US oil production is projected to surge this year at a faster rate than previously anticipated, providing an extra influx of crude supplies to a market that has been constrained by output cuts from Saudi Arabia. The US Energy Information Administration (EIA) indicated in its monthly report released on Tuesday that a combination of better-than-expected well productivity and increasing crude prices will contribute to elevating US production to a historic 12.8 million barrels per day in 2023, up from the previous estimate of 12.6 million barrels per day.
At present, the US is maintaining an average output of around 11.9 million barrels per day. The anticipated rise in US supply is poised to help counterbalance the production curtailments of the OPEC+ alliance. To support prices, the Saudi-led coalition has trimmed output by 1 million barrels per day, leading to production levels that have hit multi-year lows. To exert further control over the market, Saudi Arabia recently extended its output reductions for an additional month.

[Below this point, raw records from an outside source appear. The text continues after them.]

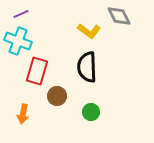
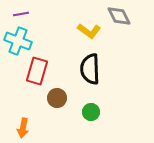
purple line: rotated 14 degrees clockwise
black semicircle: moved 3 px right, 2 px down
brown circle: moved 2 px down
orange arrow: moved 14 px down
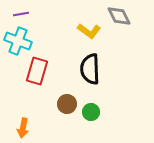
brown circle: moved 10 px right, 6 px down
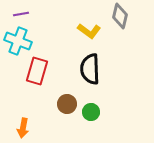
gray diamond: moved 1 px right; rotated 40 degrees clockwise
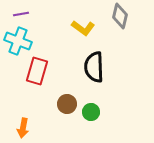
yellow L-shape: moved 6 px left, 3 px up
black semicircle: moved 4 px right, 2 px up
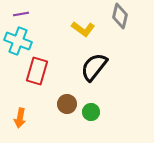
yellow L-shape: moved 1 px down
black semicircle: rotated 40 degrees clockwise
orange arrow: moved 3 px left, 10 px up
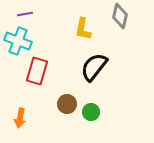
purple line: moved 4 px right
yellow L-shape: rotated 65 degrees clockwise
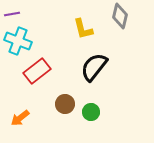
purple line: moved 13 px left
yellow L-shape: rotated 25 degrees counterclockwise
red rectangle: rotated 36 degrees clockwise
brown circle: moved 2 px left
orange arrow: rotated 42 degrees clockwise
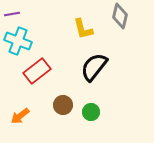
brown circle: moved 2 px left, 1 px down
orange arrow: moved 2 px up
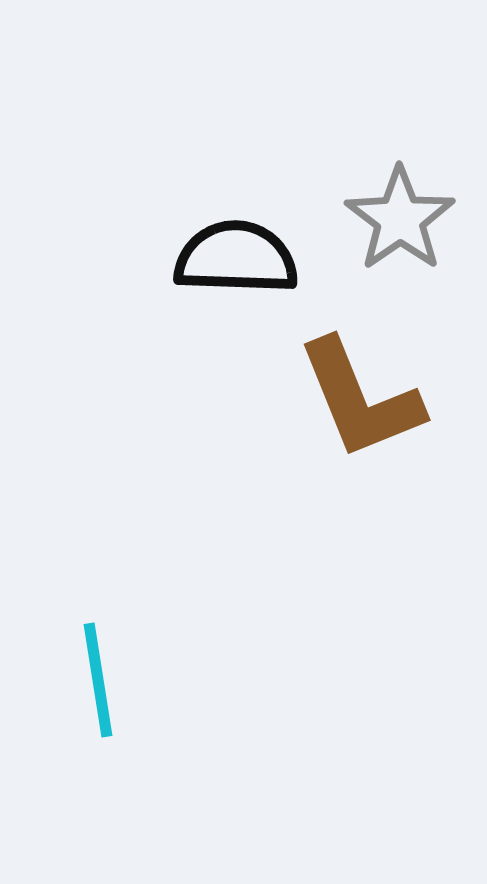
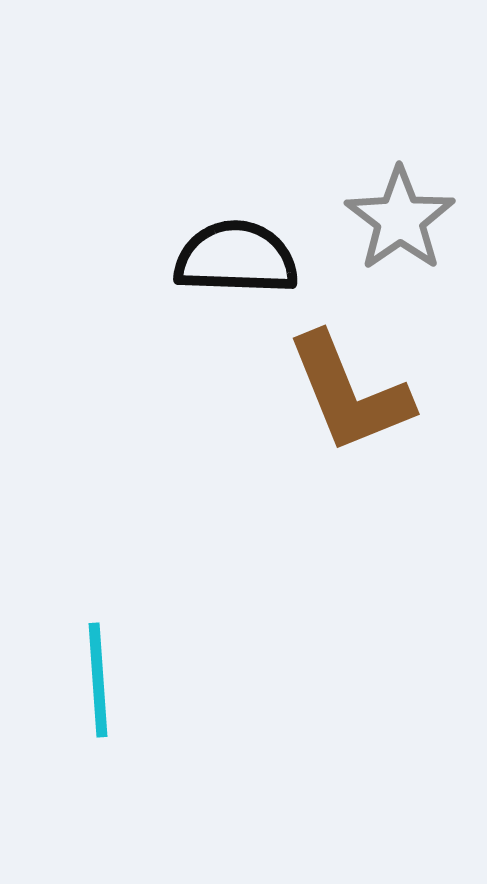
brown L-shape: moved 11 px left, 6 px up
cyan line: rotated 5 degrees clockwise
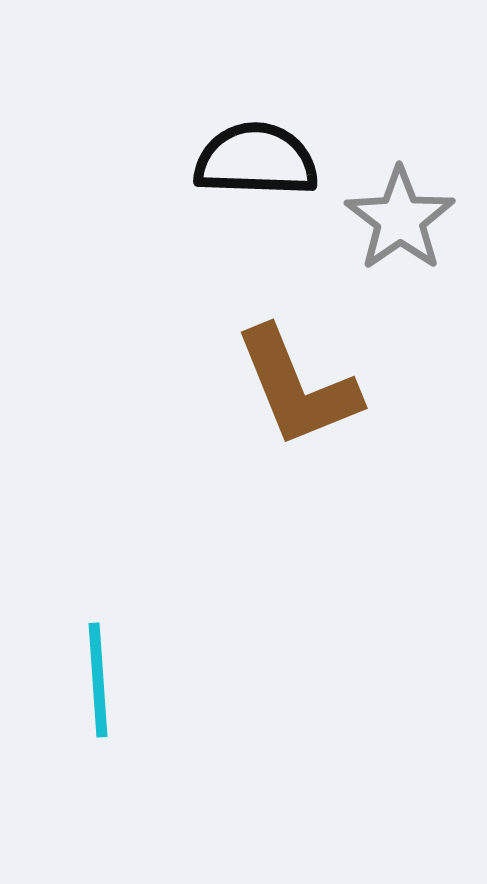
black semicircle: moved 20 px right, 98 px up
brown L-shape: moved 52 px left, 6 px up
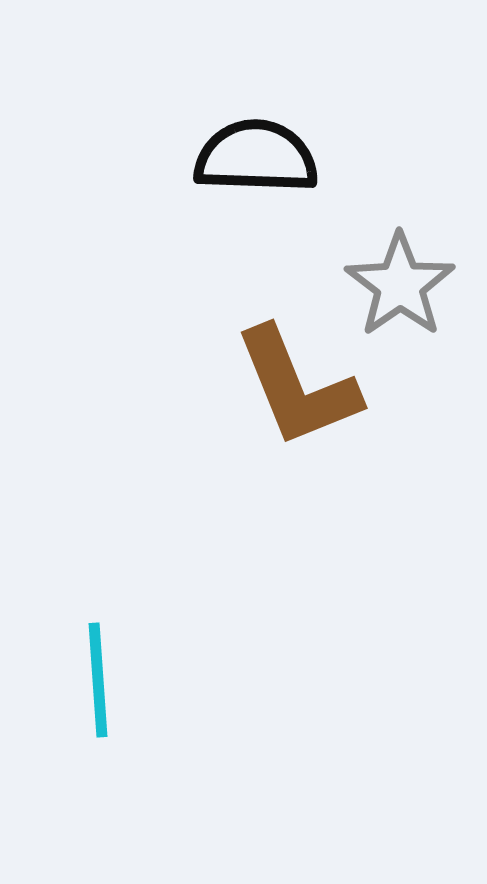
black semicircle: moved 3 px up
gray star: moved 66 px down
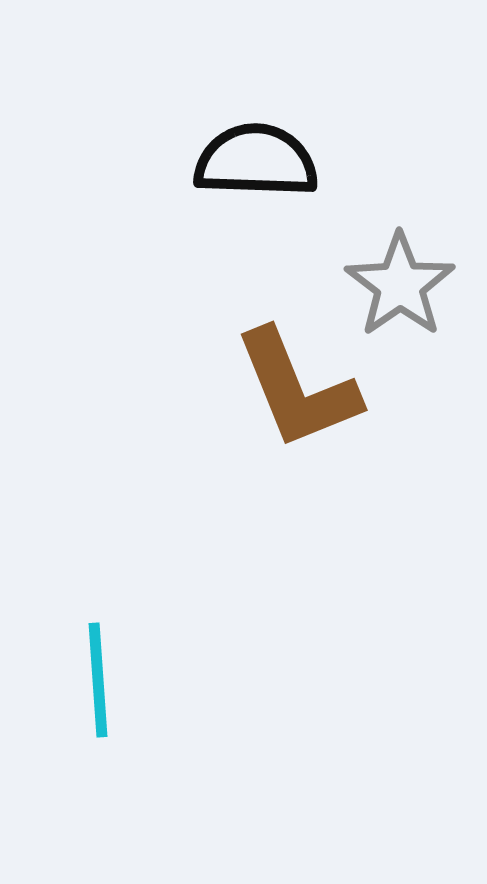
black semicircle: moved 4 px down
brown L-shape: moved 2 px down
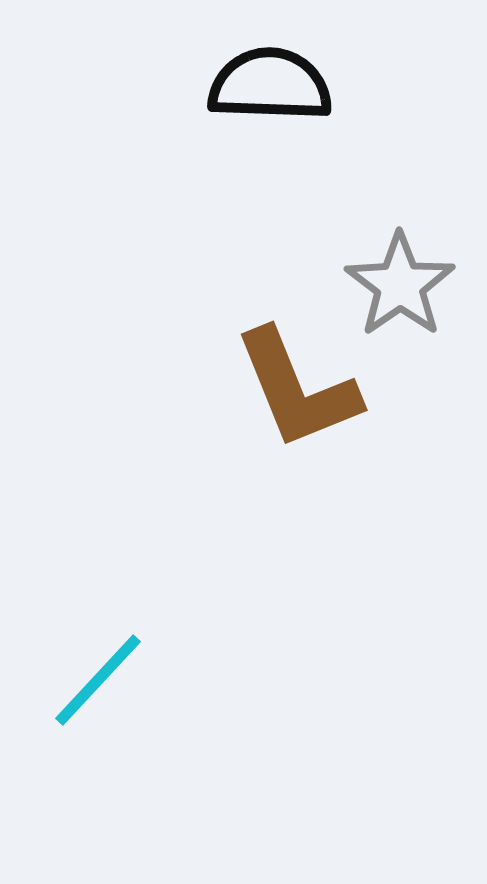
black semicircle: moved 14 px right, 76 px up
cyan line: rotated 47 degrees clockwise
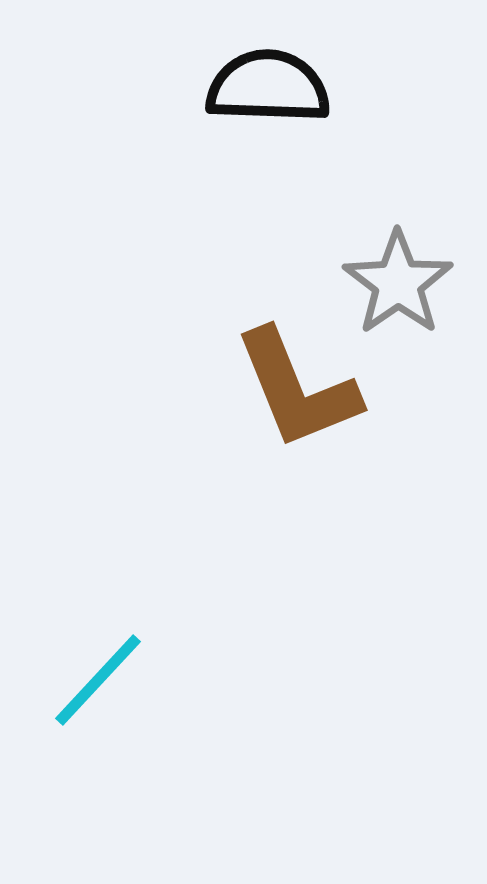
black semicircle: moved 2 px left, 2 px down
gray star: moved 2 px left, 2 px up
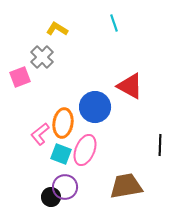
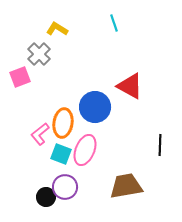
gray cross: moved 3 px left, 3 px up
black circle: moved 5 px left
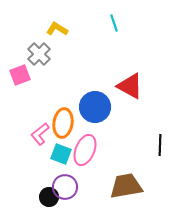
pink square: moved 2 px up
black circle: moved 3 px right
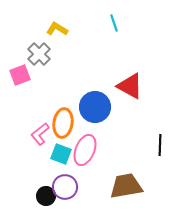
black circle: moved 3 px left, 1 px up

The EIA’s projection of increased US production aligns with a broader global trend. Worldwide production is anticipated to expand to 103 million barrels per day in 2024, marking a surge of 1.7 million barrels per day from this year. The majority of this growth, about 70%, is foreseen to come from non-OPEC nations, including the United States, Brazil, Canada, Guyana, and Norway.
However, the uptick in production contrasts with predictions of a slight decline in US consumption of refined products this year. Consumption of jet fuel is projected to decrease by 4% in the third quarter. The EIA has adjusted its forecasts to reflect lower consumption of gasoline and diesel for both the third quarter and the full year. On the other hand, a rising demand for natural gas liquids has led to an upward revision in the overall oil demand forecast for the United States.
This anticipated surge in US oil production will introduce an additional source of crude supplies to an already constricted market, primarily due to Saudi Arabia’s output cuts. Non-OPEC countries are poised to play a pivotal role in driving global production to record levels in 2024. Despite the boost in production, a slight reduction in US consumption of refined products is predicted, primarily attributed to minor declines in jet fuel, gasoline, and diesel consumption. The escalating demand for natural gas liquids is expected to partly offset these declines.